With a policy adopted late last year to raise minimum pay to fifteen dollars an hour for all their employees, county leaders have begun a laudable effort to begin to raise the wage standard on Martha’s Vineyard. It’s no secret that the cost of living here is wildly disproportionate to what most people of ordinary means earn in salaries.

But a provision in the county policy that extends to independent contracts is flawed and should be removed. Under that provision, any contractor working for the county would also be required to pay its workers a minimum of fifteen dollars an hour. The wage policy issue is holding up renewal of the county’s longstanding contract with The Trustees of Reservations for managing Norton Point Beach, the narrow ribbon of barrier beach that connects Edgartown to Chappaquiddick on the Mattakesett end of Katama Bay.

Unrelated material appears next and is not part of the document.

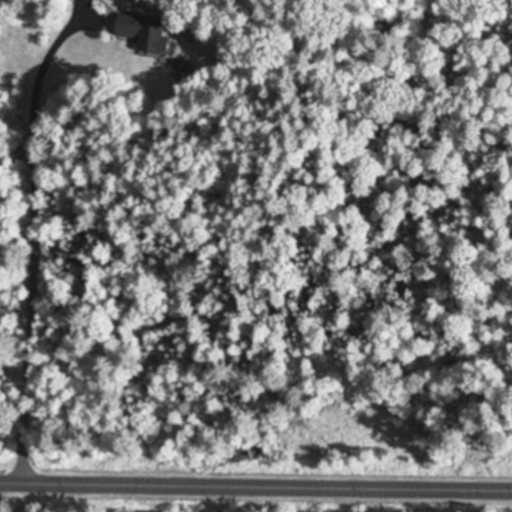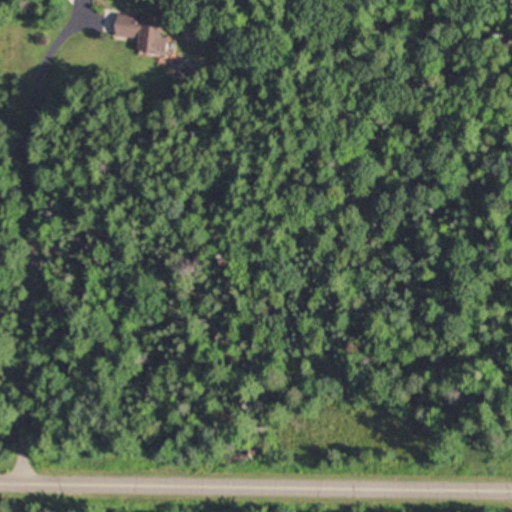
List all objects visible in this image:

The Trustees have been managing Norton Point for the past ten years, and they do an excellent job, hiring biologists to monitor nesting shorebirds and rangers to monitor fishermen and other recreational users of the beach. Beyond Norton Point to the east and northeast, the Trustees also own and manage hundreds of acres at Wasque Reservation and Cape Pogue Wildlife Refuge. Additionally, they have a longstanding contract with the state to manage a lengthy stretch of East Beach known as Leland Beach. Managing fragile barrier beaches is their business.

The Norton Point management arrangement is working well and also provides income for the county. Last year the Trustees sent about seventy five thousand dollars into county coffers as a portion of sales from over-sand beach stickers.

As explained recently by Chris Kennedy, longtime superintendent for the Trustees on the Vineyard, the people who work at Norton Point in the summer are part-time employees, many of them older workers who are retired and already living on the Vineyard. Trying to force the Trustees to adopt a new floor for wages simply on the basis of a new internal policy is the wrong move at the wrong time.

The matter is scheduled to be taken up again at a meeting of the county commission on April 6. The contract with the Trustees expires one week earlier, on March 31. Hopefully the seven commissioners will act swiftly to amend the wage policy and move forward with renewing a no-strings three-year contract with the Trustees.

As if we need a reminder, summer is coming.